La Tellheim, nell’ardua prova vide essa pure smarrir la stella — che per istanti la fortuna accorda. —

Se la marmorea effigie di Beethoven avesse potuto pronunziare sentenza, non s’avrebbe mostrata tristissima della sordità per tanti anni funesta, e sarebbe ricorsa alle memorie del 1814, quando essendo maestro della cappella viennese Umlauff, cantava il suo Fidelio colla Milder-Hauptmann l’italiano Radichi.

Anche la Francia coltiva passionatamente le sue truppe d’artisti che conservano le corali cantilene sue tradizionali e che alle comiche scene con garbo intrecciano il canto. La parigina Schneider è alla testa delle attrici-cantanti d’operette; e specialmente nella Francia meridionale formansi compagnie di cantori, che varcano i loro confini e viaggiano per far sentire cori e le canzoni di Provenza e di Linguadoca.

Le pastorali canzoni, i melanconici idilj! Ma, e gli entusiastici cori delle sue masse marziali?.... ahi, che almen per ora, spirano sulle labbra ai franchi le note di Rouget-de-l’Ile potenti per tutto un secolo a suscitare, come i morti d’Ezechiello, i figli di quella terra a migliaia, per combattere gloriosamente.

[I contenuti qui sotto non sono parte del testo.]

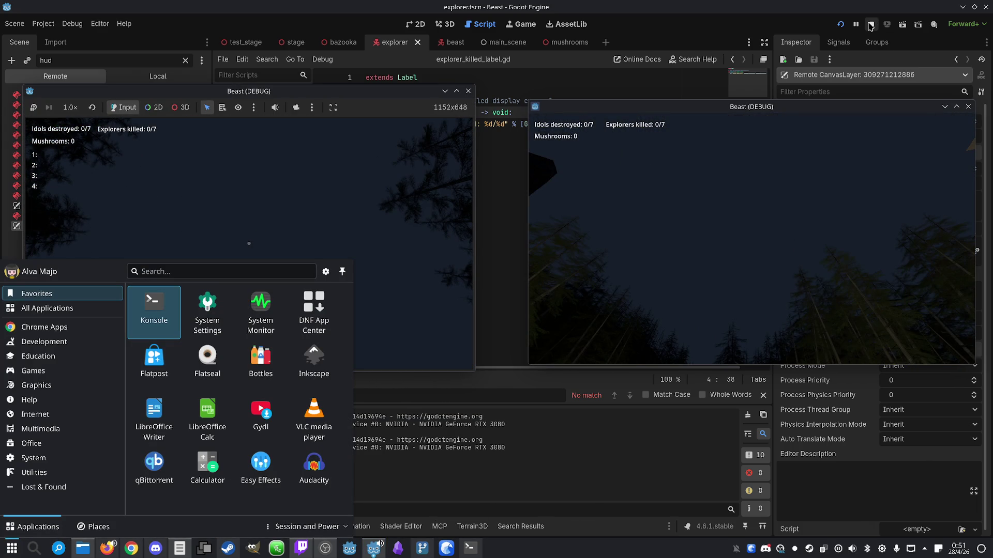
# Toggle the selected HUD layer's Visible setting, recheck the game windows, and stop the game
pyautogui.click(871, 26)
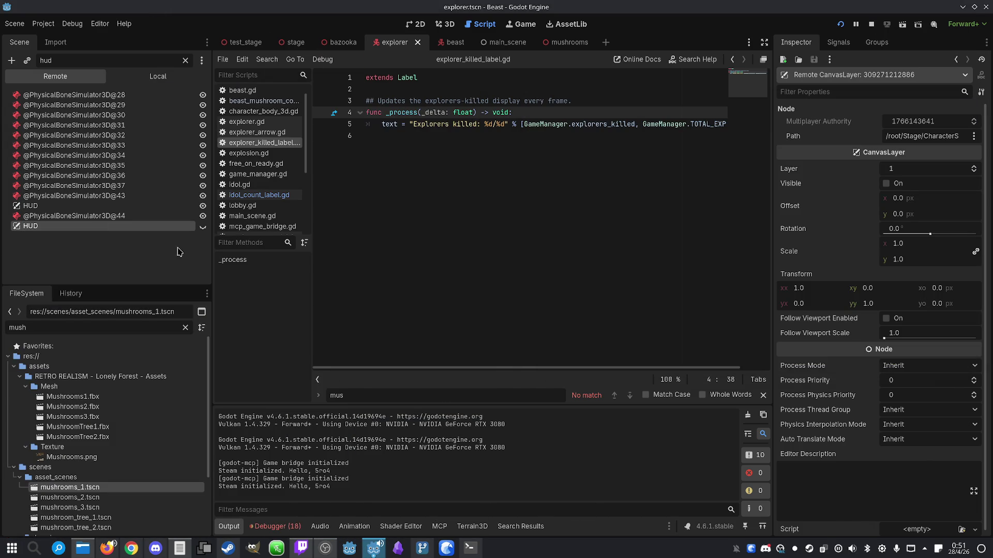
pyautogui.click(206, 226)
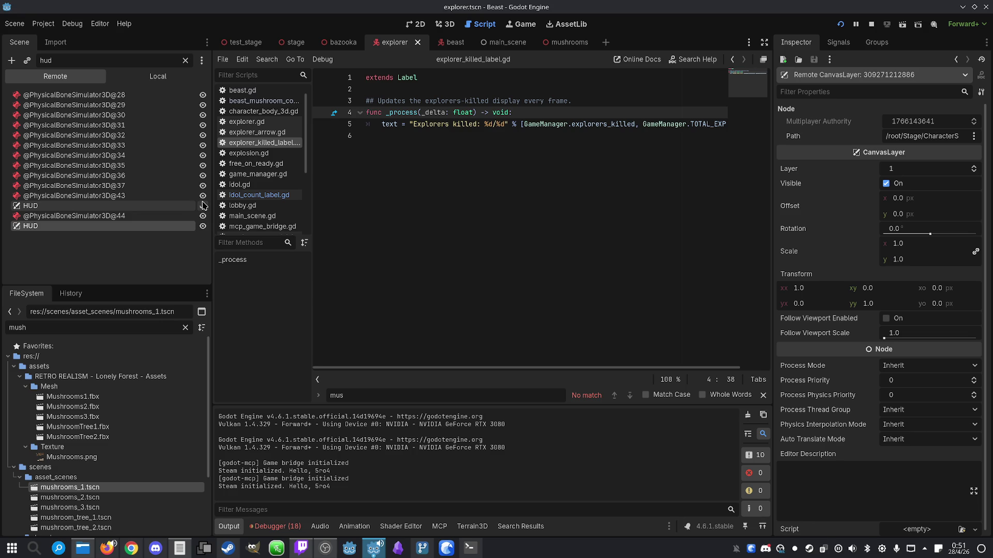
pyautogui.moveTo(373, 548)
pyautogui.click(222, 486)
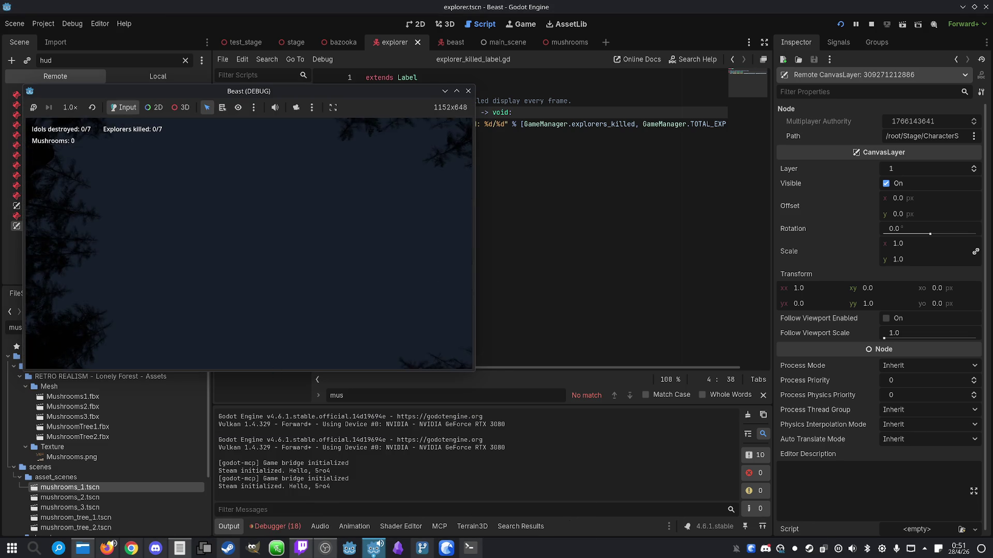
pyautogui.press('super')
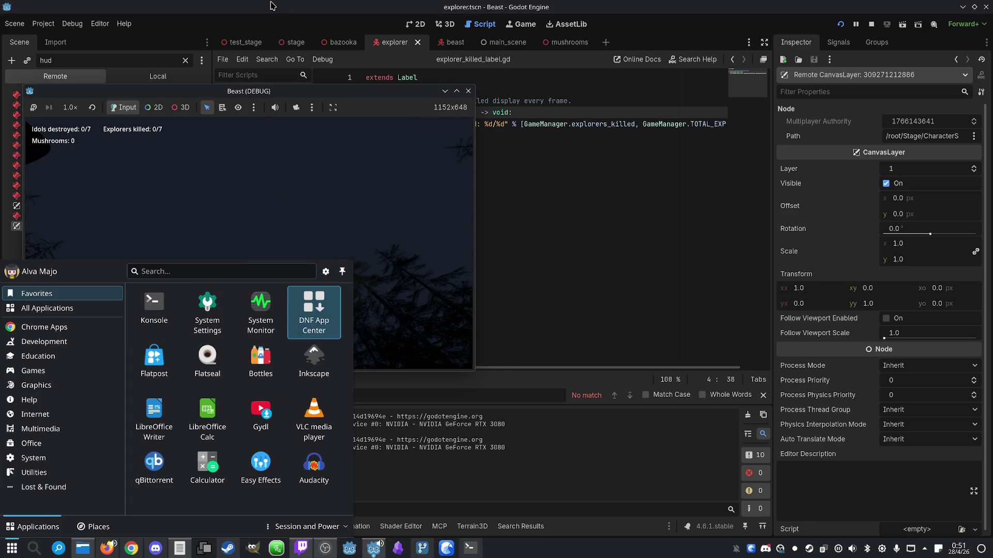
pyautogui.click(272, 5)
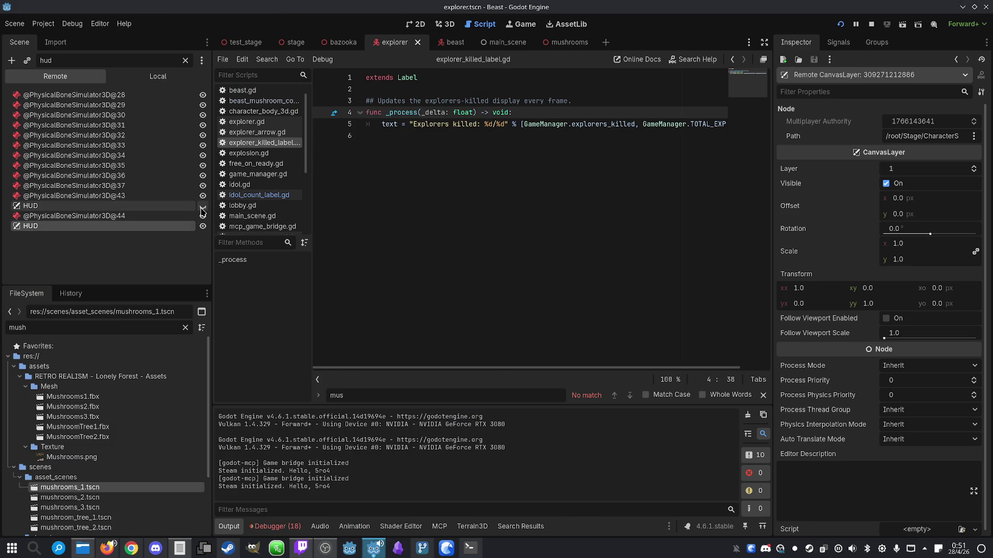
pyautogui.moveTo(373, 548)
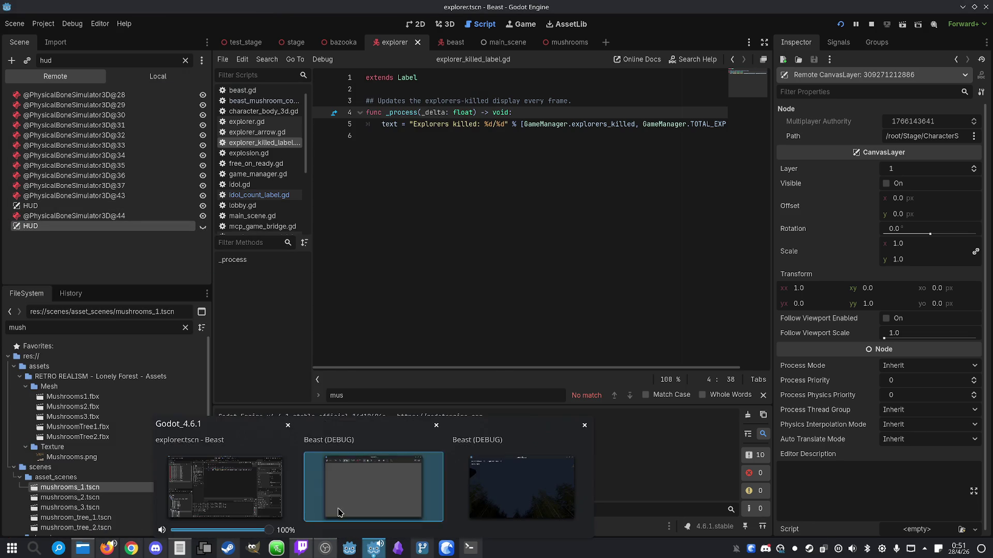
pyautogui.click(332, 511)
pyautogui.press('super')
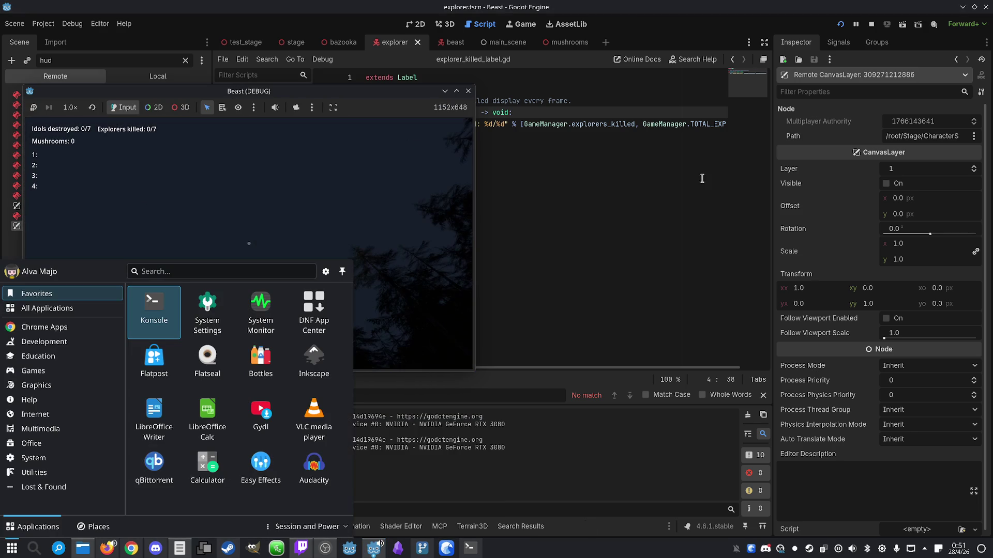
pyautogui.click(444, 92)
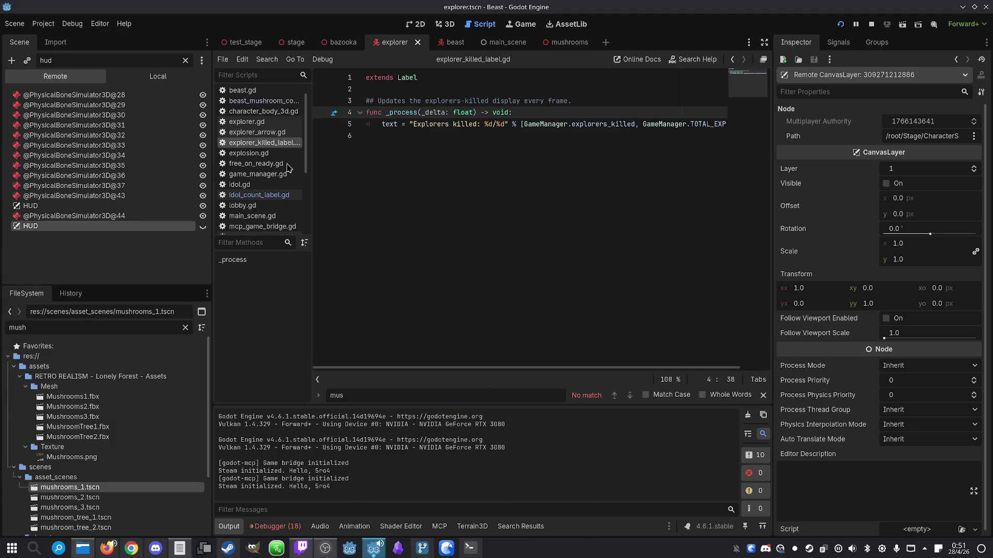
pyautogui.click(872, 25)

Ripigliano invece la forza di milioni di voci, e si diffondono con êco imponente per le campagne dell’Alemagna, le cantate di Körner che parevano spente coll’eroico suo inventore sul campo di Schwerin dal Genio di Corsica.

E per tutta Europa, baldi d’inaudite vittorie, i Germani cantori non si peritano più di far sentire l’Inno della spada, di Weber; la Guardia del Reno, di Wilhelm, Dio lo vuole, di Mendelssohn; i Brindisi (Trinklied), di Marschner; le Marcie, di Stiehl.

Anche i soldati d’Iberia nella riconquista delle loro libertà riprendono lena a intuonare la lor Madrilena. I Magiari rinnovano liberamente i loro cori inaugurati nel 1848 dall’artigliero immortale di Segeswar, Sandor; dall’ultimo cigno che accompagnò le titanniche prove, Alessandro Petöfi.

Perfino le brevi legioni dei nipoti di Temistocle e di Epaminonda ripetono i canti che le riscosse al sacro entusiasmo di Riga.

E l’Italia?!... Oh può anch’ella finalmente rinnovare i suoi cori nella vasta famiglia del suo esercito, nella fratellanza de’ suoi cittadini, che da barbare separazioni il numero non le vien più conteso.